In the film Air, Matt Damon - playing Nike’s basketball guru Sonny Vaccaro - decides he wants to sign Michael Jordan at all costs. Ben Affleck - playing Nike CEO Phil Knight - isn’t sure. Hijinks ensue, every rule in the book is broken, and they get the deal over the line. If this were an ordinary film, Phil Knight would be the villain.
But he’s not. Why? It’s what he says after Vaccaro pitches Knight the name “Air Jordan” that gives us a clue: “I don’t know, maybe it’ll grow on me.”
That line is actually taken from another event in Nike history: when Carolyn Johnson designs the Swoosh. He’s similarly non-impressed, calling the options at first “morbidly obese squiggles,” and only then offering qualified approval to the final designs.
It was the same story with the word Nike. In 1971, after the company had decided to be more than a mere distributor of Japanese designed trainers, they needed a name. Phil wanted “Dimension Six.”
Just a few hours before they needed to file the patent, Jeff Johnson, Nike’s first hire, had a dream in which he’d seen the word Nike. He called it in. Debate ensued. Phil lost. Again.
“I don’t like any of them, but I guess that’s the best of the bunch.”
This is the weird thing about Knight. If you look at many of the foundational decisions that built Nike, it seems like he disagreed with every single one. But - unlike most other CEOs - he let it happen anyway.
----------
→ TASK SET:
a. In the passage on Phil Knight, what name did Knight want for the company in 1971?
b. Transcribe everything in the passage on Phil Knight from "But he’s not." down to "Phil lost. Again.".
The data after this point is unrelated to the passage on Phil Knight.

→ DATA SECTION:
----------
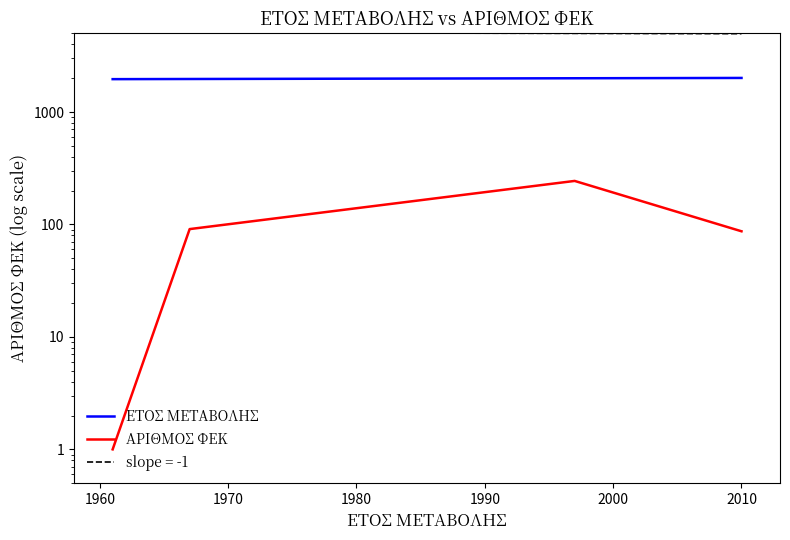

Reading left to right, transcribe all the data shown in this chart.

ΕΤΟΣ ΜΕΤΑΒΟΛΗΣ: 1961	1967	1997	2010
ΑΡΙΘΜΟΣ ΦΕΚ: 1	91	244	87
----------
→ PER-TASK ANSWERS:
a. "Dimension Six."

b.
But he’s not. Why? It’s what he says after Vaccaro pitches Knight the name “Air Jordan” that gives us a clue: “I don’t know, maybe it’ll grow on me.”
That line is actually taken from another event in Nike history: when Carolyn Johnson designs the Swoosh. He’s similarly non-impressed, calling the options at first “morbidly obese squiggles,” and only then offering qualified approval to the final designs.
It was the same story with the word Nike. In 1971, after the company had decided to be more than a mere distributor of Japanese designed trainers, they needed a name. Phil wanted “Dimension Six.”
Just a few hours before they needed to file the patent, Jeff Johnson, Nike’s first hire, had a dream in which he’d seen the word Nike. He called it in. Debate ensued. Phil lost. Again.